Organoids to improve treatment outcomes for pancreatic cancer

At the Technical University of Munich (TUM), three-dimensional miniature tumors (organoids) with the structures and properties of pancreatic cancer have been grown in the laboratory for the first time. Prof. Maximilian Reichert, Head of the Center for Translational Pancreatic Cancer Research and Head of the Interdisciplinary Tumor Outpatient Clinic of the Gastrointestinal Tumor Center at TUM's Klinikum rechts der Isar, describes the new possibilities for clinical practice in an interview with MEDICA-tradefair.com.

What were the results of cultivating organoids from pancreatic cancer cells?

Prof. Maximilian Reichert: We use organoids in translational oncology to test which drugs effectively combat a tumor. Pancreatic cancer has a particularly high mortality rate. Only 30 percent of those treated respond to the very aggressive chemotherapy and even these become resistant to the therapy extremely quickly.

The challenge in pancreatic cancer is the intratumoral heterogeneity of the tumor cells, which contributes significantly to resistance to therapy. We wanted to further develop the organoid model and reduce this heterogeneity to make the target area for our therapies more focused.

How can this affect treatment?

Reichert: The tumor cell can adapt quickly to changing environmental conditions. Our hypothesis is that by reducing heterogeneity, the tumor cell is less able to do this, which we refer to as reduced plasticity. We hope that our approach will prevent this rapid development of resistance. This could make classic chemotherapies more effective.

This reduced plasticity and heterogeneity, resulting in a smaller attack surface, could be combined with completely new forms of therapy, for example immunotherapy or cellular therapy, and thus simply clear this population of tumor cells. This might even be possible without traditional chemotherapy with its severe side effects.

Is the procedure transferable to other tumors?

Reichert: We are trying to take our model entities, where we are developing these technologies, and then make them widely applicable to other tumor entities. Here at our institute, we apply the organoid system to all gastrointestinal tumor entities, from the esophagus to the intestine. Pancreatic cancer was a particular challenge for us because we see a particularly high degree of heterogeneity here and have therefore tested our concept here.

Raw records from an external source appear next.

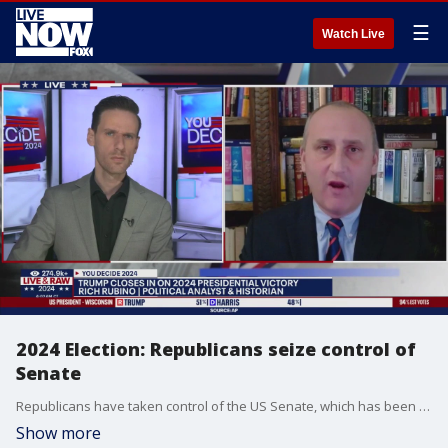
☰
Watch Live
2024 Election: Republicans seize control of
Senate
Republicans have taken control of the US Senate, which has been led by the Democrats for the last four years. Rich Rubino, a political analyst and historian joined LiveNOW from FOX's Josh Breslow to explain more about the shift and what it could mean.
Show more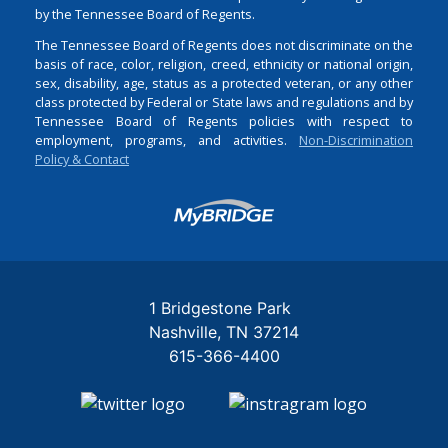
by the Tennessee Board of Regents.
The Tennessee Board of Regents does not discriminate on the
basis of race, color, religion, creed, ethnicity or national origin,
sex, disability, age, status as a protected veteran, or any other
class protected by Federal or State laws and regulations and by
Tennessee Board of Regents policies with respect to
employment, programs, and activities.
Non-Discrimination
Policy & Contact
Login
1 Bridgestone Park
Nashville
TN
37214
615-366-4400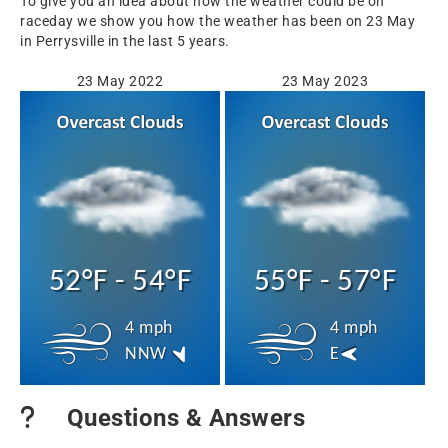
To give you an idea about how the weather could be on
raceday we show you how the weather has been on 23 May
in Perrysville in the last 5 years.
23 May 2022
23 May 2023
52°F - 54°F
55°F - 57°F
4 mph
4 mph
NNW
E
Questions & Answers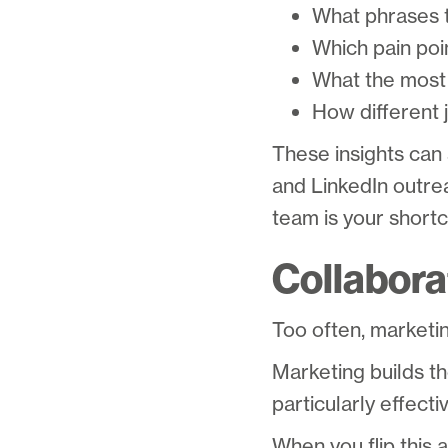
What phrases t
Which pain poi
What the most 
How different 
These insights can
and LinkedIn outrea
team is your shortc
Collabora
Too often, marketin
Marketing builds t
particularly effecti
When you flip this 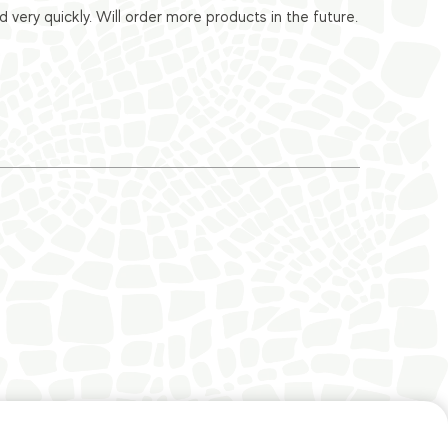
ery quickly. Will order more products in the future.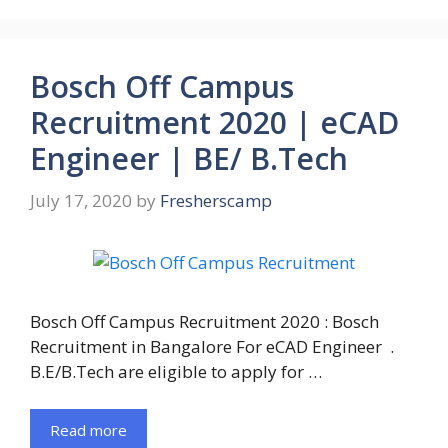
Bosch Off Campus
Recruitment 2020 | eCAD
Engineer | BE/ B.Tech
July 17, 2020
by
Fresherscamp
Bosch Off Campus Recruitment 2020 : Bosch
Recruitment in Bangalore For eCAD Engineer .
B.E/B.Tech are eligible to apply for …
Read more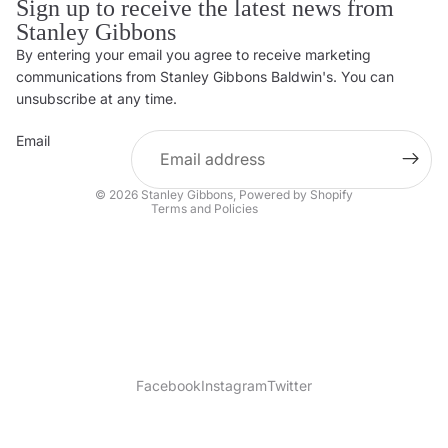
Sign up to receive the latest news from
Stanley Gibbons
By entering your email you agree to receive marketing
Privacy policy
communications from Stanley Gibbons Baldwin's. You can
Contact information
unsubscribe at any time.
Refund policy
Email
Shipping policy
Terms of service
© 2026
Stanley Gibbons
,
Powered by Shopify
Terms and Policies
Facebook
Instagram
Twitter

We are currently investigating the application to bile duct carcinomas. This tumor entity is on the increase and will probably pose a similar problem to pancreatic cancer in the future.

What new challenges are posed by your research findings?

Reichert: Our task in translational research is to translate these research findings into clinical practice. To do this, we have to validate these findings using patient samples. The next step is an interventional study in which these concepts are applied to patients. This often involves combining an established procedure such as chemotherapy, which is used for pancreatic cancer, with a drug that can reduce this heterogeneity, for example.

Our research would not be possible without access to patient samples. In many cases, we cannot promise that the provision of cell material will have a direct impact on the patient's prognosis. We can only make progress in translational research by working together with the people being treated. That is why I am extremely grateful that so many people are willing to participate in the research projects.